As well as the town site some ORIA farmers live on their farms, however the initial idea of the Ord Scheme was for "closer settlement" to allow farmers the convenience of living in the town and since the start of the first Pilot Farm in 1960 most farmers in the valley had lived in the town, however many people now live on their irrigation farms. Other agricultural and residential localites exist within a 50km radius of the town, including various Aboriginal Communities, Crossing Falls, the Riverfarm Road and Packsaddle farm areas, and the Frank Wise Institute of Tropical Agriculture, formerly known as the Kimberley Research Station. KRS started in 1945 from the original Carlton Reach Research Station, set up by Kimberley Michael Durack with help from his brother William Aiden Durack in 1941, and support from the WA Department of Agriculture and the WA Public Works Department, being the first serious attempt at tropical agriculture on the banks of the Ord River. It was also in 1941 that Russell Dumas inspected the Ord gorges for dam sites on behalf of the Public Works Department.

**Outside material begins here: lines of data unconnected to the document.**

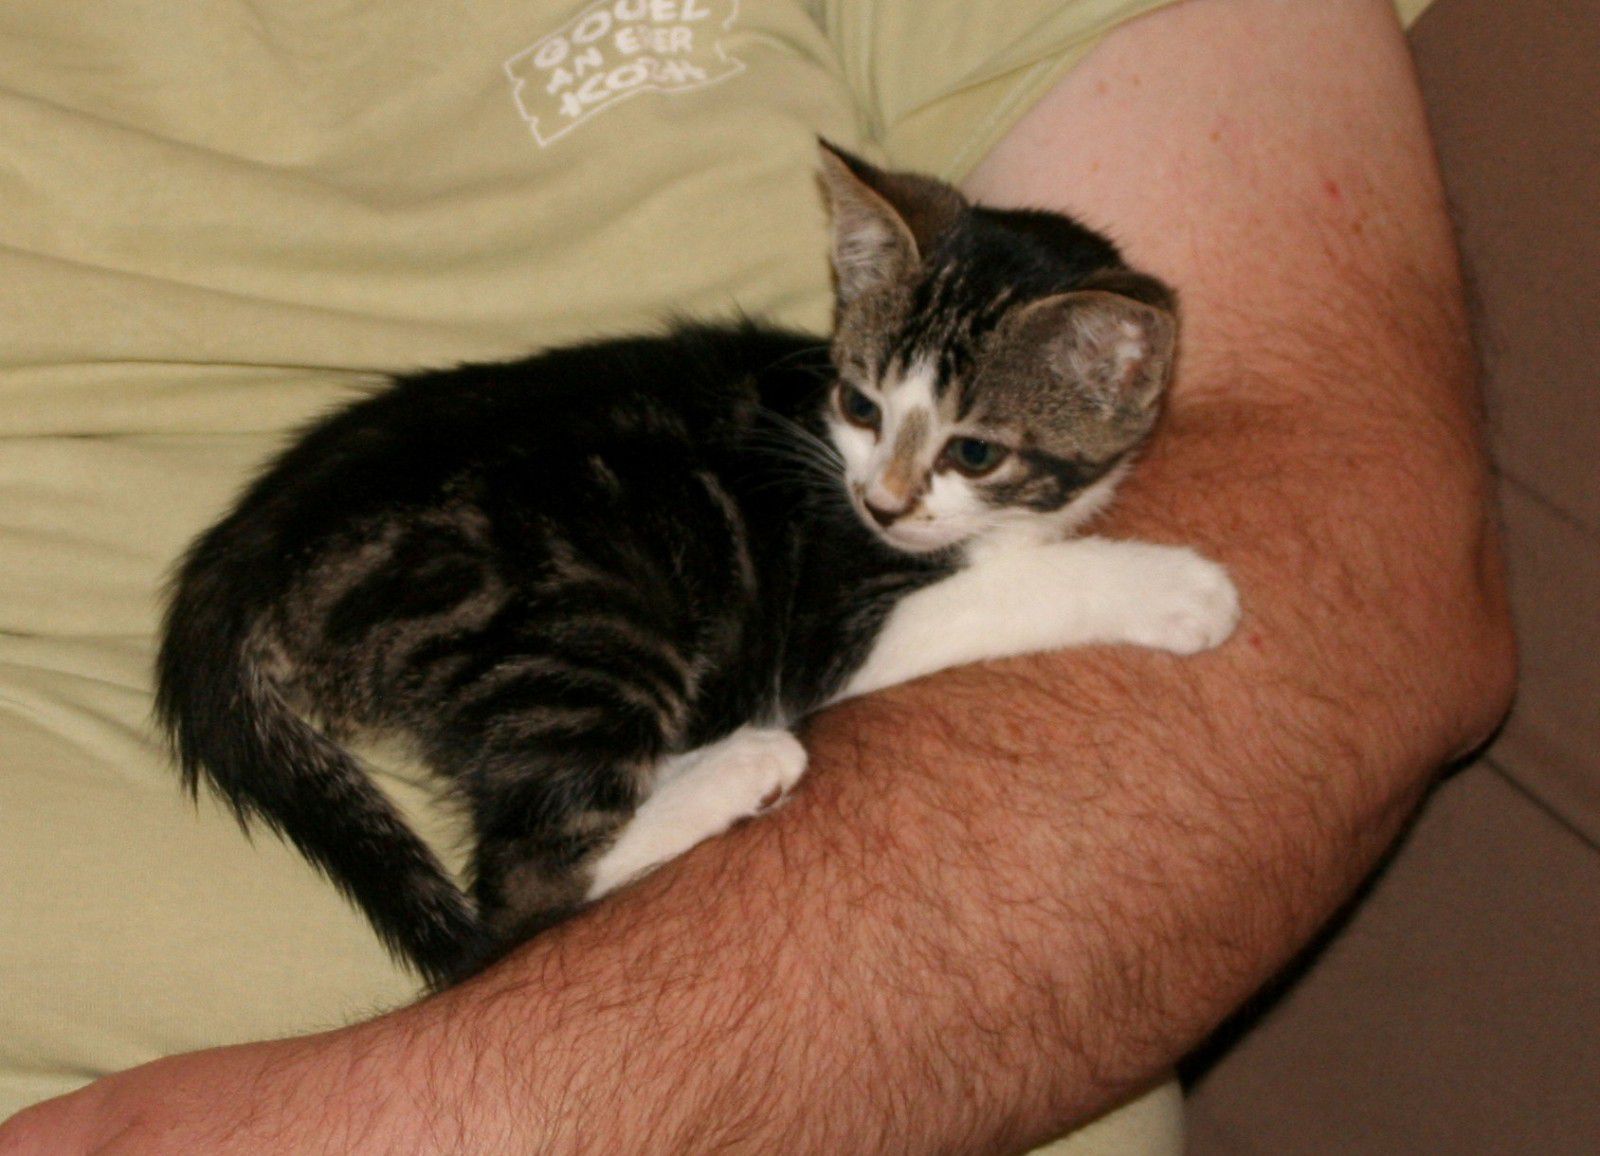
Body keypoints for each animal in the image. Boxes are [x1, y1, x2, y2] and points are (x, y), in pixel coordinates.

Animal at [156, 144, 1235, 986]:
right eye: (862, 404)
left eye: (973, 451)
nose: (882, 502)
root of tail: (248, 552)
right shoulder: (834, 620)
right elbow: (1003, 588)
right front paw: (1176, 587)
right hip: (595, 611)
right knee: (526, 892)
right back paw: (745, 762)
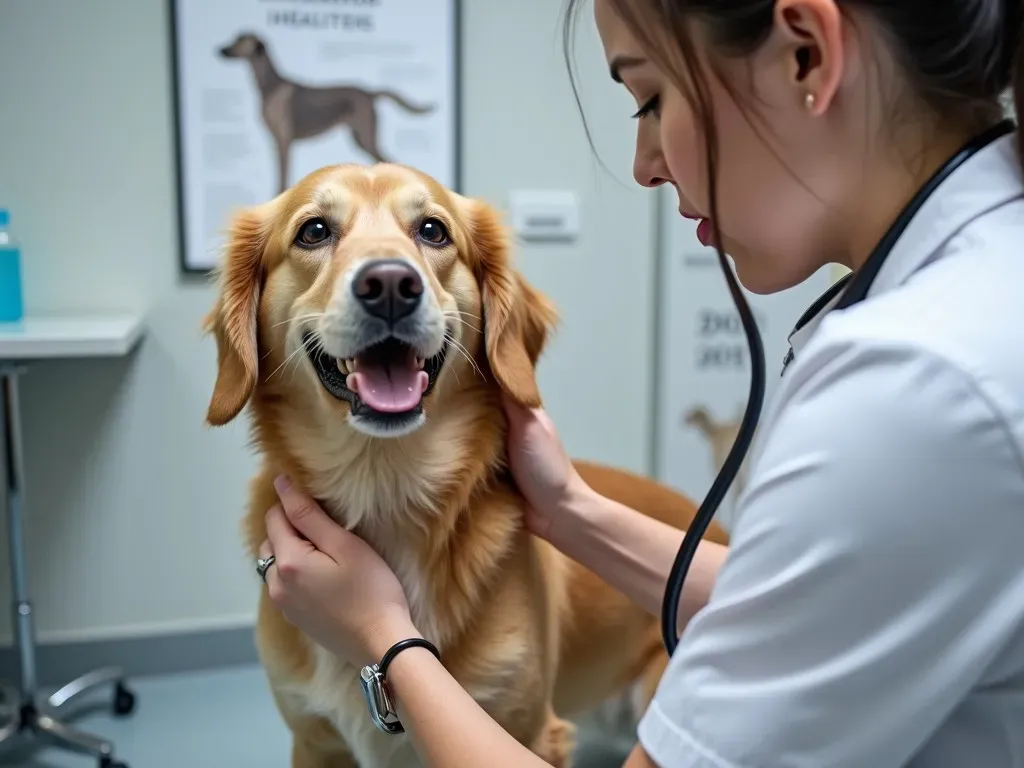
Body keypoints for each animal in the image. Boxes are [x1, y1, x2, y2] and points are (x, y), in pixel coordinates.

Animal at [201, 163, 729, 768]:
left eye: (433, 230)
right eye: (313, 231)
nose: (390, 285)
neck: (384, 482)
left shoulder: (529, 731)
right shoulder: (314, 741)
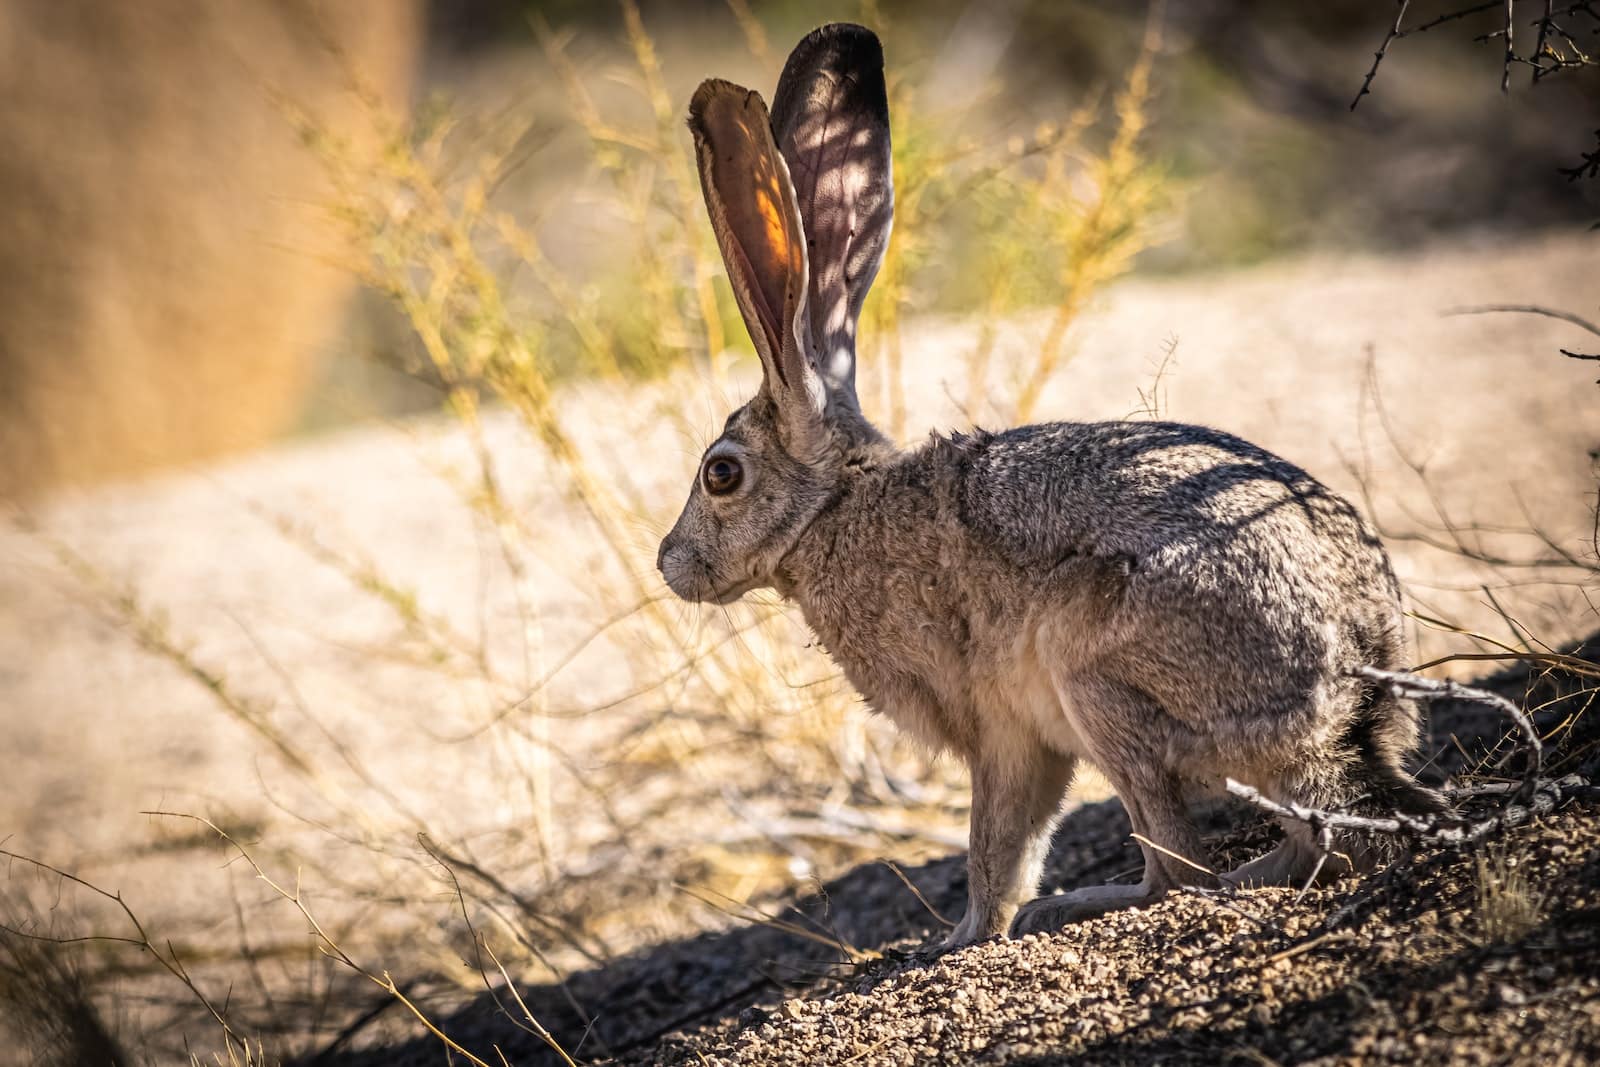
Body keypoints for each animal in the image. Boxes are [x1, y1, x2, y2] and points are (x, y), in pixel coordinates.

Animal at [656, 22, 1446, 948]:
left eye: (721, 472)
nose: (668, 562)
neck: (834, 511)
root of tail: (1351, 686)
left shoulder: (997, 727)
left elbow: (995, 844)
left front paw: (960, 938)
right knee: (1314, 841)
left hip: (1094, 674)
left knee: (1183, 871)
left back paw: (1083, 903)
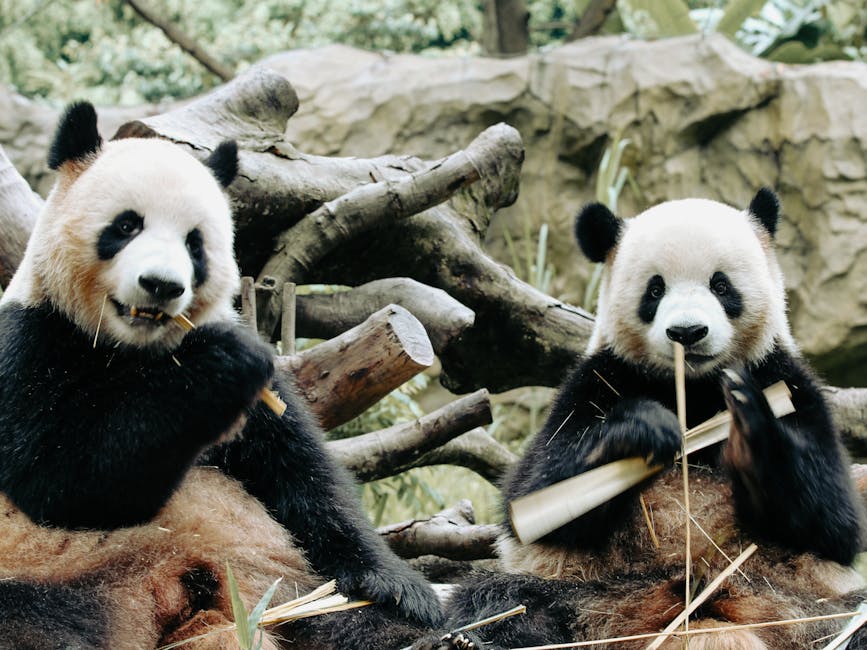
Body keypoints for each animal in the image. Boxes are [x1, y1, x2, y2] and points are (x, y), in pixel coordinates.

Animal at [0, 102, 449, 649]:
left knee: (340, 619)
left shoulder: (261, 405)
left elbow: (303, 479)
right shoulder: (31, 342)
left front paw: (400, 587)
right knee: (36, 621)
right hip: (46, 572)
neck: (134, 351)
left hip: (279, 590)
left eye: (195, 244)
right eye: (126, 226)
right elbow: (59, 482)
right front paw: (220, 365)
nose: (161, 285)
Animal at [435, 190, 867, 649]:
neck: (692, 389)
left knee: (851, 616)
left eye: (721, 285)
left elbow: (835, 520)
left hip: (799, 603)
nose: (688, 332)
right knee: (504, 601)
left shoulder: (785, 380)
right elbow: (537, 492)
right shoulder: (597, 381)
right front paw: (642, 430)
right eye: (655, 289)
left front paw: (751, 435)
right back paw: (470, 638)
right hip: (583, 591)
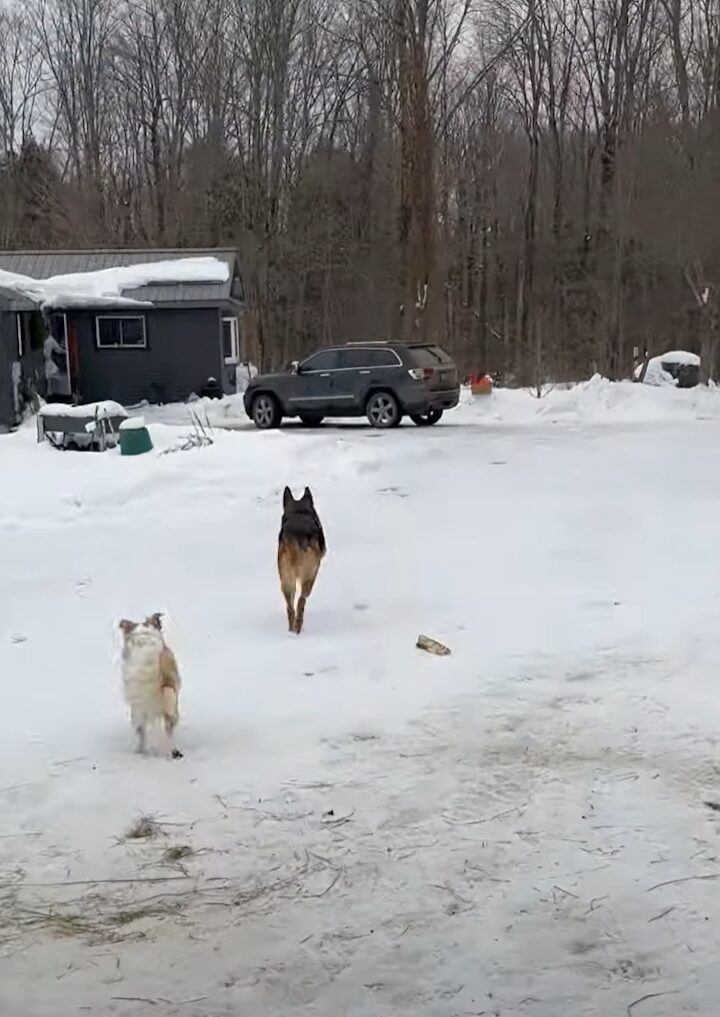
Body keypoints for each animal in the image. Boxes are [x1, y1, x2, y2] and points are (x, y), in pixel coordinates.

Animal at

The scheme involved damming the Ord River by building the Ord River diversion dam so that the waters could be conserved and directed to irrigate about 750 square kilometres of land. By 1966, there were 31 farms on the Ord River plains. In 1968 the second stage of the scheme was started with the building of the Ord River Dam, known locally as "Top Dam," which holds back the waters of Lake Argyle.

Flooding of the Ord River continued until completion of the Main Ord River Dam situated 55 km upstream from Kununurra, which was started in 1968, and officially opened on 30 June 1972, with support from WA Premier John Tonkin, by then Prime Minister William McMahon, when he said "This marks the beginning of Ord Stage II." The Ord River Dam flooded the land of the Argyle Downs station, the home station of the pioneering Durack family, to form what has become known as Lake Argyle. Stone work from the original Argyle Downs homestead, was removed before Lake Argyle filled and was re-erected near the dam site to become the Argyle Downs Homestead Museum. The Museum had been run by Tourism WA but was taken on by the Kununurra Visitor Centre during 2010.